_Source data:_
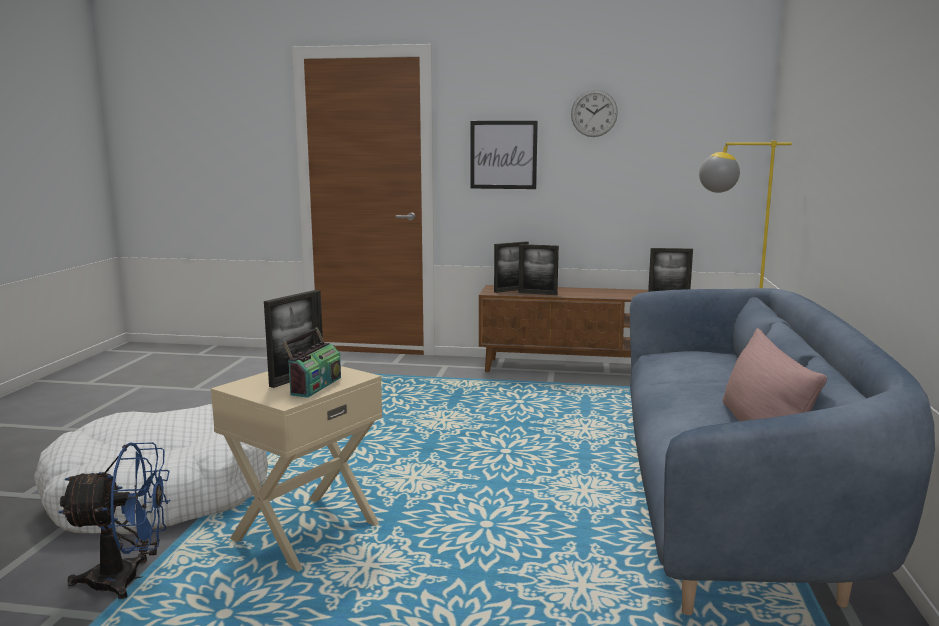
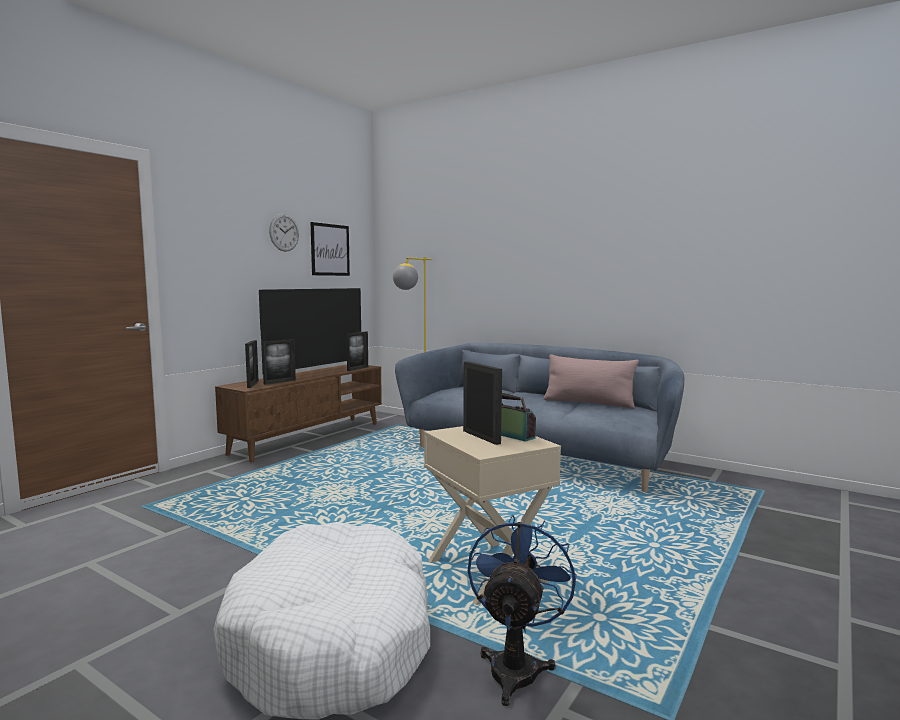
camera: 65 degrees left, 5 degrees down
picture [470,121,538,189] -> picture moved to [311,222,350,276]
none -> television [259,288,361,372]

---

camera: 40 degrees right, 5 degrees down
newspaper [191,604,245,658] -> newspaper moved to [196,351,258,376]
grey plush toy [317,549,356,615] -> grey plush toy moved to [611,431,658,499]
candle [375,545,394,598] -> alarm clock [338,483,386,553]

_Work order:_
Among the records, find the lines that contain "camera" and copy each of them.

_Task answer:_
camera: 65 degrees left, 5 degrees down
camera: 40 degrees right, 5 degrees down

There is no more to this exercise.